## TEXT FOR ANALYSIS:

==*==

The Nineveh Plain Forces () or NPF was a military organization that was formed on 6 January 2015 by the indigenous Christian Assyrian people in Iraq, in cooperation with Peshmerga, to defend against Islamic State. The Nineveh Plains is a region at the heart of the Assyrian homeland. The militia is affiliated with the Bet-Nahrain Democratic Party and the Beth Nahrain Patriotic Union (HBA), the latter being part of the secular Dawronoye movement. It participated in the Battle of Mosul (2016–2017).

History
The Nineveh Plain Forces (NPF) was founded in January 2015 by the Bet Nahrain Democratic Party (BNDP), a small KDP-backed Assyrian political party. The Nineveh Plain Forces were registered within the Ministry of Peshmerga. At one time, the group claimed it had upwards of 600 soldiers. Yet some observers alleged that no more than 50 soldiers were active at any one time. When the Nineveh Plains was liberated, the NPF secured a small, mostly symbolic presence in Batnaya until the October 2017 withdrawal of KRG forces following the Kurdish referendum.

The NPF's stated goals were similar to those of the Nineveh Plain Protection Units; the key difference being that the NPF and the BNDP advocated for a Nineveh Plain Governorate administered by the KRG. BNDP leader Romeo Hakkari was a vocal proponent for Kurdish independence. But following the failed referendum the NPF was stripped of its security responsibilities. The last official update on its social media accounts is dated September 2, 2017. The force was disbanded soon after.

Battle of Mosul (2016–17) 

On 17 October 2016, the NPF announced their intentions to participate in the planned offensive in the Nineveh Plains alongside the Iraqi Army, Peshmerga and Iraqi Federal Police.

==*==

## DATA EXCERPTS:
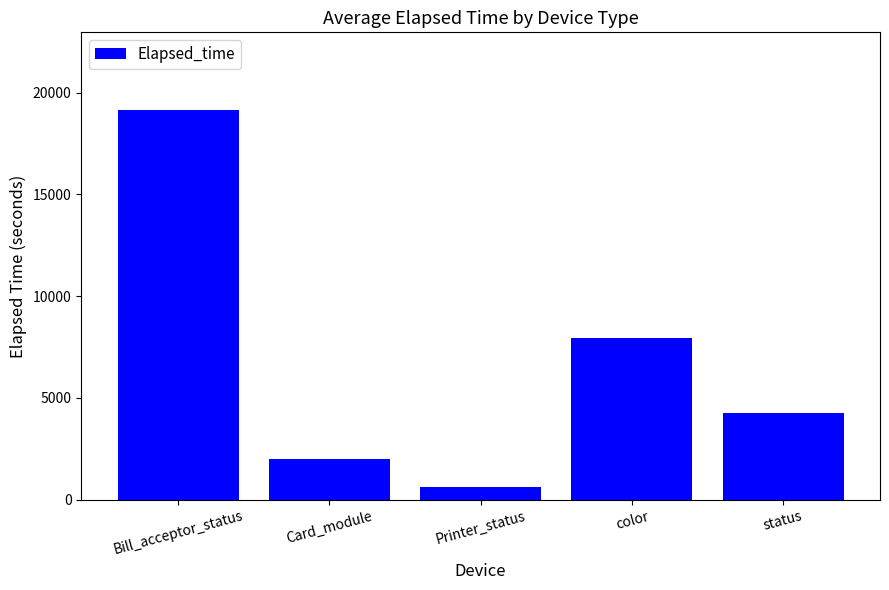

How many distinct data groups are displayed?

1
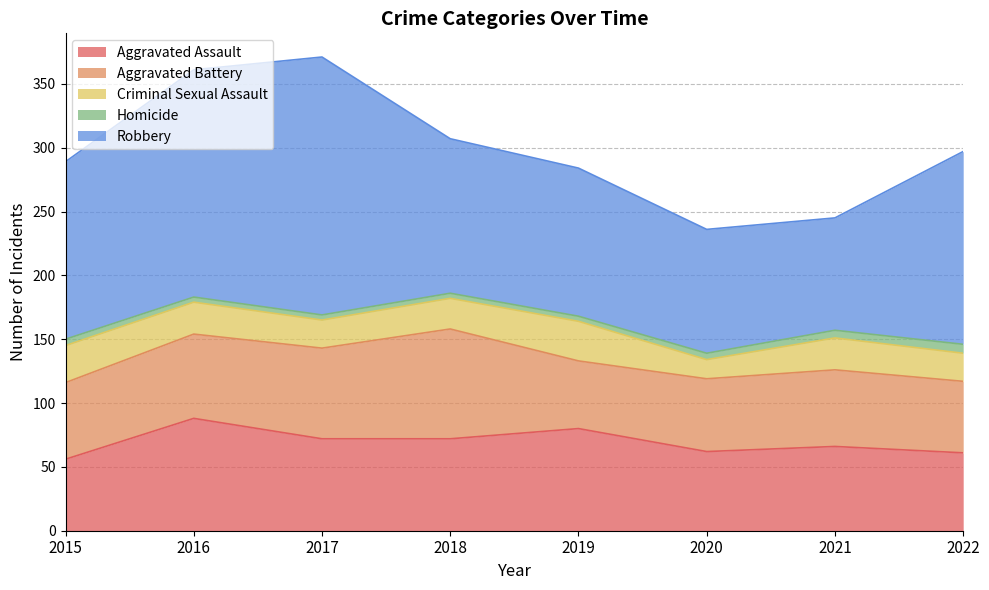

Reading left to right, list all the values displayed in this chart.

Aggravated Assault: 56	88	72	72	80	62	66	61
Aggravated Battery: 60	66	71	86	53	57	60	56
Criminal Sexual Assault: 29	25	22	24	31	15	25	22
Homicide: 5	4	4	4	4	5	6	7
Robbery: 139	178	202	121	116	97	88	151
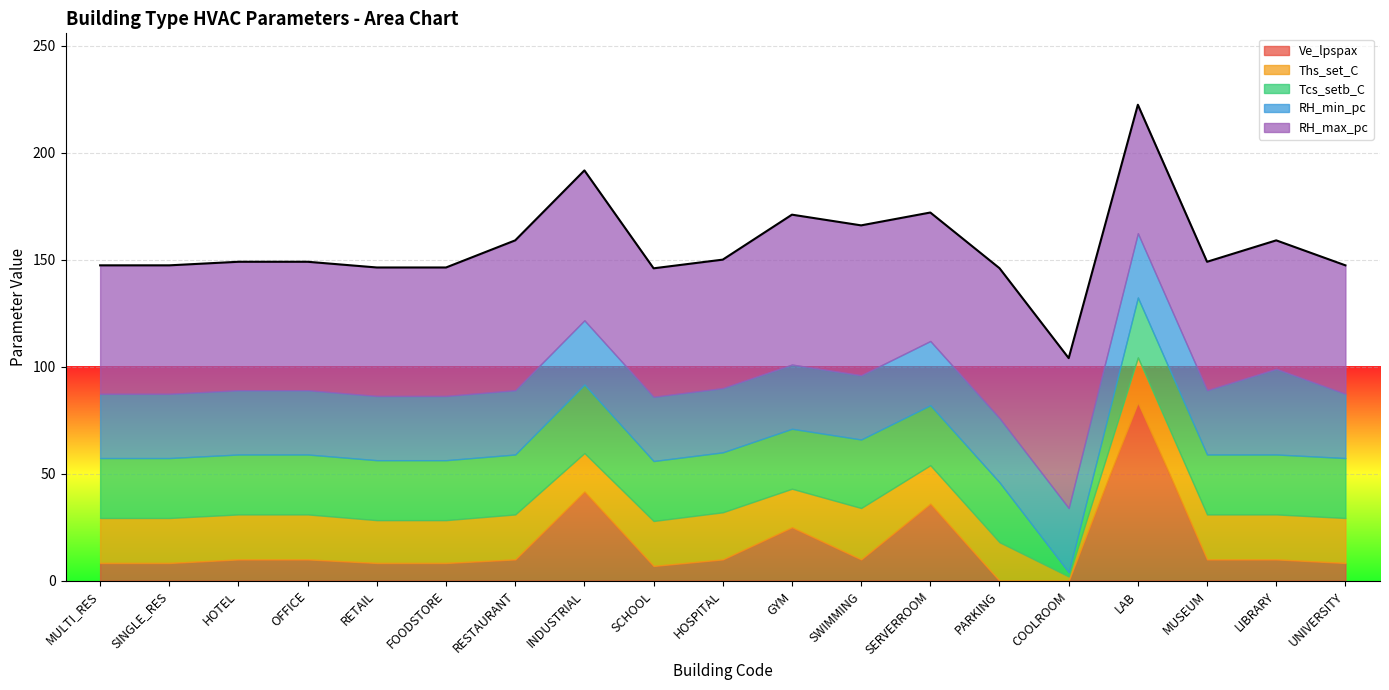

What is the value of the Tcs_setb_C point at the 10th from the left?

28.0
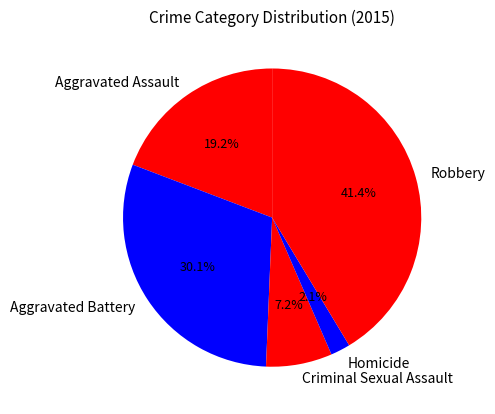

How much of the chart is everything except Aggravated Battery?

69.9%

==*==

## EXERCISE INSTRUCTIONS:
• 1. Put the lines of the chart records above into a numbered list, skipping blank lines and leaving out the pictures.
• 2. Write what comes next in the text on the Nineveh Plain Forces, starting after its last sentence.

## ACTIVITY ANSWERS:
• 1.
1. How many distinct data groups are displayed?
2. 1
3. Reading left to right, list all the values displayed in this chart.
4. Aggravated Assault: 56	88	72	72	80	62	66	61
5. Aggravated Battery: 60	66	71	86	53	57	60	56
6. Criminal Sexual Assault: 29	25	22	24	31	15	25	22
7. Homicide: 5	4	4	4	4	5	6	7
8. Robbery: 139	178	202	121	116	97	88	151
9. What is the value of the Tcs_setb_C point at the 10th from the left?
10. 28.0
11. How much of the chart is everything except Aggravated Battery?
12. 69.9%

• 2.
The Chaldean Syriac Assyrian political organizations held a meeting on 29 October 2016 to continue discussions from their previous meeting which was held on 21 October 2016. The meeting was hosted by Bishop Mar Yokhana Putrus Moshe with the presence of representative of Patriarch Mar Georgis Third Saliwa at the headquarters of the Syriac Catholic Diocese. During the meeting, they discussed ways to unite the efforts of the military and security coordination in the Nineveh Plain areas in order to enable the people of the region to management the security file. It was agreed that the military forces formations of our people are the fundamental forces to protect towns and villages in the Nineveh Plain. Seeking unity for the joint military efforts and coordination of security leaders by holding joint meetings between the stakeholders for this purpose.

NPF liberated the Assyrian village of Batnaya on Tuesday 25 October alongside Dwekh Nawsha and Peshmerga forces. The NPF placed the cross on the Chaldean Catholic Mar Oraha Monastery in Batnaya after ISIS removed all Christian religious symbols from the village.

A 2020 report by the Assyrian Policy Institute states that the NPF was disbanded in 2017 following the unsuccessful Kurdistan Region independence referendum.

See also 
 Dawronoye
 Bet-Nahrain Democratic Party
 Nineveh Plain Protection Units
 Qaraqosh Protection Committee
 Dwekh Nawsha
 List of armed groups in the War in Iraq (2013–2017)

References

External links 
 Official twitter account
 Official Facebook account

2015 establishments in Iraq
Anti-ISIL factions in Iraq
Assyrian organizations
War in Iraq (2013–2017)
Iraqi insurgency (2011–2013)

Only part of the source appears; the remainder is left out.